Frank Lloyd Wright's Pope-Leighey House
The Pope-Leighey House tells the story of Frank Lloyd Wright's innovative designs for modestly-sized and affordable single-family "Usonian" houses and how two families adapted this dwelling to fit their mid-20th century lifestyles. The Pope-Leighey House sits on the grounds of Historic Woodlawn and is open Friday through Monday (March through December only), offering guided tours every half hour from noon until 4 pm.
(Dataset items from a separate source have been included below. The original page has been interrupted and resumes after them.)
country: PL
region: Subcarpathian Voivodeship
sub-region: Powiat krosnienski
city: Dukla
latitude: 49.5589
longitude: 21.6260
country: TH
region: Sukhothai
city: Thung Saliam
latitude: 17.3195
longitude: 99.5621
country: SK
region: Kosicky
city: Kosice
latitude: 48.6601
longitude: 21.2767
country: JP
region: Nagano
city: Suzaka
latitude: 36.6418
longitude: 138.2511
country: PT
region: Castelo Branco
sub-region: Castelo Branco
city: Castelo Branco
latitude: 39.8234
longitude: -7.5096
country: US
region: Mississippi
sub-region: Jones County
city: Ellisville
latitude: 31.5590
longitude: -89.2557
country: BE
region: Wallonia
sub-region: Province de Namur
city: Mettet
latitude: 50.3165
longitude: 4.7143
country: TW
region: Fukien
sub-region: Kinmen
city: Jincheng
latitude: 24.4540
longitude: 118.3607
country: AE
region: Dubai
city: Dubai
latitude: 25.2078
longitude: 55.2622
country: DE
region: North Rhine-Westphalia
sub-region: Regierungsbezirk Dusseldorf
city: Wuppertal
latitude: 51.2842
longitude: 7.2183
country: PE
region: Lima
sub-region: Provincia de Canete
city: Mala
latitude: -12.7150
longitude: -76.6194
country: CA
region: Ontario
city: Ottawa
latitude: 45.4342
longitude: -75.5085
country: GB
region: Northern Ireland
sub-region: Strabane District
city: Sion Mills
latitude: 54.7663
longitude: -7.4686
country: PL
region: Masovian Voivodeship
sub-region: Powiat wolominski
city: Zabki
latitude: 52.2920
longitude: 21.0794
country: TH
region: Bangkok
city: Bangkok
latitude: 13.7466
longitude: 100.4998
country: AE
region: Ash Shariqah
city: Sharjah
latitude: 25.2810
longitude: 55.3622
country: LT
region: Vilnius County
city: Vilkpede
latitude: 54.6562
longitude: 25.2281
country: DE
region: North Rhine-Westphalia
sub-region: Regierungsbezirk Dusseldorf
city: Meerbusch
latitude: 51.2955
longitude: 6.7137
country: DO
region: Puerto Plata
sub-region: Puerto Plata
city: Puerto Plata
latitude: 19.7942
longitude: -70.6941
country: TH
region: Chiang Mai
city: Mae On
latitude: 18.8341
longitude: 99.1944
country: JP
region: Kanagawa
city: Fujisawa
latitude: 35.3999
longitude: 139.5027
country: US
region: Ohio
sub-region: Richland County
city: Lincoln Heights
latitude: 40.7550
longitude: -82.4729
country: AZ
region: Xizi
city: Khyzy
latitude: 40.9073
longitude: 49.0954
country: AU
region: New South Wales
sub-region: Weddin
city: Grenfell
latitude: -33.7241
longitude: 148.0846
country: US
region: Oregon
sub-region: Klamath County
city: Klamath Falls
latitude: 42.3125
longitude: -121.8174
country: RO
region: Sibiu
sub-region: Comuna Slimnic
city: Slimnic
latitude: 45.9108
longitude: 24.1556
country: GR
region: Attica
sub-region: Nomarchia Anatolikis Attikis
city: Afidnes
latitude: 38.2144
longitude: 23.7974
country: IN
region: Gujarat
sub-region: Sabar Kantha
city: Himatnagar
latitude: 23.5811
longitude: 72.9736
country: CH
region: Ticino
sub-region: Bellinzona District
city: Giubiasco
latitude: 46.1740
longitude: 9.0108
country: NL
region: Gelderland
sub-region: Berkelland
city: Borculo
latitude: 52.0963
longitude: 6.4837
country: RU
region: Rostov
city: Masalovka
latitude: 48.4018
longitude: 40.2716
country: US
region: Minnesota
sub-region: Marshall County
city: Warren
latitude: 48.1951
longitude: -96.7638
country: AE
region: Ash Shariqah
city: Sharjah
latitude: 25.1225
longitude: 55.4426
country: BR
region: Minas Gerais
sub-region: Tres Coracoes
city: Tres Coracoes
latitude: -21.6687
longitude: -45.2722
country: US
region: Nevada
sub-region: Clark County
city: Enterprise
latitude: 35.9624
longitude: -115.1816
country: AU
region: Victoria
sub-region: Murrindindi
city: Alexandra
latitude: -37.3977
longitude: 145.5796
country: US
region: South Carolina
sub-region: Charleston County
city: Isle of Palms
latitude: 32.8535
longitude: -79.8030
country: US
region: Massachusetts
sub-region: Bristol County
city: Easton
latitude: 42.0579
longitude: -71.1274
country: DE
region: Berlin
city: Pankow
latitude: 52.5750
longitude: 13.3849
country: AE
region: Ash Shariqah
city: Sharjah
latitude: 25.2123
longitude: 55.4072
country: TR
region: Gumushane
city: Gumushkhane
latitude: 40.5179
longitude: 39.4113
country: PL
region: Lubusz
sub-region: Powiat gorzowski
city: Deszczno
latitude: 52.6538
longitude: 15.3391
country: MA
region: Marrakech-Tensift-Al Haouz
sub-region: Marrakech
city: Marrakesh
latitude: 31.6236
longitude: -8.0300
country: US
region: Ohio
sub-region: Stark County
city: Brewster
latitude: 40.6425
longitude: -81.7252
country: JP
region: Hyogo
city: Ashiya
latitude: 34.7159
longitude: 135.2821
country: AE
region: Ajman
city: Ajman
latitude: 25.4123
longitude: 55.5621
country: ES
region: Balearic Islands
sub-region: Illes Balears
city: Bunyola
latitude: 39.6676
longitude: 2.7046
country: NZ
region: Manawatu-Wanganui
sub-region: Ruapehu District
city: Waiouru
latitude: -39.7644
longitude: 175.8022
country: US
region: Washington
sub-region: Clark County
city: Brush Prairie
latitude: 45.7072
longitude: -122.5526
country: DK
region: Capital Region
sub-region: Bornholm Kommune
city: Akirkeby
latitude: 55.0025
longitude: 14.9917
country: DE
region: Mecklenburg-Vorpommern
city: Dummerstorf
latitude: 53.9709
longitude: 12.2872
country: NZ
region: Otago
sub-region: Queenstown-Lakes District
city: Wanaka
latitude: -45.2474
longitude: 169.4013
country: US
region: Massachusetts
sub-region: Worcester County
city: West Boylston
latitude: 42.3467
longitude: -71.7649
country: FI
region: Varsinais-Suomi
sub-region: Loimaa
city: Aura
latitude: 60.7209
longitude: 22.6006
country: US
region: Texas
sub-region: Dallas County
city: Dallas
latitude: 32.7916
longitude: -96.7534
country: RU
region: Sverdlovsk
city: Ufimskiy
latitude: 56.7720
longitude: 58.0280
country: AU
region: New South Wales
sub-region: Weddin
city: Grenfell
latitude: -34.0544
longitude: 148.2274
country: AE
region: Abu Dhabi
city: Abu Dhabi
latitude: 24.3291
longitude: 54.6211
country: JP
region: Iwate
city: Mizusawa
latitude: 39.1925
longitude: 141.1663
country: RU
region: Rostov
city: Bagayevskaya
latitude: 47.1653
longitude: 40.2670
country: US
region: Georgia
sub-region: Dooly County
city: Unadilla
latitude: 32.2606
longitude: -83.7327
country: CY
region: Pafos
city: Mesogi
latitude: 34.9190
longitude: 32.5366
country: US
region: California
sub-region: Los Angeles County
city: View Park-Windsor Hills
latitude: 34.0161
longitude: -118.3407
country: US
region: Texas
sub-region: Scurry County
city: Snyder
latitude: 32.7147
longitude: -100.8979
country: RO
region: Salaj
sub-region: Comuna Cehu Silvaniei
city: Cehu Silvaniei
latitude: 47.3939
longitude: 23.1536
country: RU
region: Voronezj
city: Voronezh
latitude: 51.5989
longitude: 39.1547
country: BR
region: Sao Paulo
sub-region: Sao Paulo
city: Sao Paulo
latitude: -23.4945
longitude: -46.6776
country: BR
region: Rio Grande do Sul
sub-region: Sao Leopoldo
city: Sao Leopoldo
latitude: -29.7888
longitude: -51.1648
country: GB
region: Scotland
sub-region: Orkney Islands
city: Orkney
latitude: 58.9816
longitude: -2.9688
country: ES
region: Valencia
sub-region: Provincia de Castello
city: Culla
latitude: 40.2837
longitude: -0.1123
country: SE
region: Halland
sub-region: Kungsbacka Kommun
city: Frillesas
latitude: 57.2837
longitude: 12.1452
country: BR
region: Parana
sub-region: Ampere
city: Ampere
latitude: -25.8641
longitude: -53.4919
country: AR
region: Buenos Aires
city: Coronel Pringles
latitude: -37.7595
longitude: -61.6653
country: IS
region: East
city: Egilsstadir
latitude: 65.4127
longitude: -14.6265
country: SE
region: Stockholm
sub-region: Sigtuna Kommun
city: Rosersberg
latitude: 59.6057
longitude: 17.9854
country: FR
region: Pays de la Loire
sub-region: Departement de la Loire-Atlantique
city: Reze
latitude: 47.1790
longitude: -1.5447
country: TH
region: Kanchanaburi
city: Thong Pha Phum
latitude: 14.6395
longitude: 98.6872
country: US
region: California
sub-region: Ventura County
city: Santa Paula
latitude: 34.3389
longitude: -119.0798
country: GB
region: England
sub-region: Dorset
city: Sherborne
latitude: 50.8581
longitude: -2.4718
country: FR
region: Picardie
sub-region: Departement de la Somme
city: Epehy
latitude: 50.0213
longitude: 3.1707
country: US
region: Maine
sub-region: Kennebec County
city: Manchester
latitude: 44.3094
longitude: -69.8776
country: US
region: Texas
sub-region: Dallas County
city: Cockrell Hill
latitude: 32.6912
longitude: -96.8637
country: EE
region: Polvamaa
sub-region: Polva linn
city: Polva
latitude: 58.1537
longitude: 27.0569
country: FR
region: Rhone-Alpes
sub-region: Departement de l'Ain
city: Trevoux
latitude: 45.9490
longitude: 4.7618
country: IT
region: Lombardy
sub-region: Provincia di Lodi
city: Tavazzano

Facts and Tips About the Pope-Leighey House
1. Time your tour accordingly
Due to the small interiors at Pope-Leighey and the popularity of the tour, tours are limited to no more than 16 visitors per group and therefore, there tends to be a longer waiting time on weekends. The last tour of the day is almost always sold out. We suggest you plan to arrive earlier in the day on weekends.
2. Usonian Vision
During the 1930s, Frank Lloyd Wright set his formidable attention towards designing affordable middle-class residences. More than 100 of these modest homes, referred to as Usonian, thought to mean "the United States of North America," were constructed between 1936 and Wright's death in 1959, including the Pope-Leighey house (1940).
3. Au Naturel
Wright's innovative use of four natural materials created a sense of a large, more spacious abode, in only 1,200 square feet. Wright was considered a master of tying the house to the environment, something that he liked to call "organic architecture."
4. Journey to Woodlawn
Commissioned in 1939 by Loren Pope, a journalist in Falls Church, the residence was sold to Robert and Marjorie Leighey in 1946. The house was in the path of an expansion of Highway 66, so in an effort to preserve the building, Mrs. Leighey gave the property to the National Trust, which relocated it to nearby Woodlawn and granted her lifetime tenancy.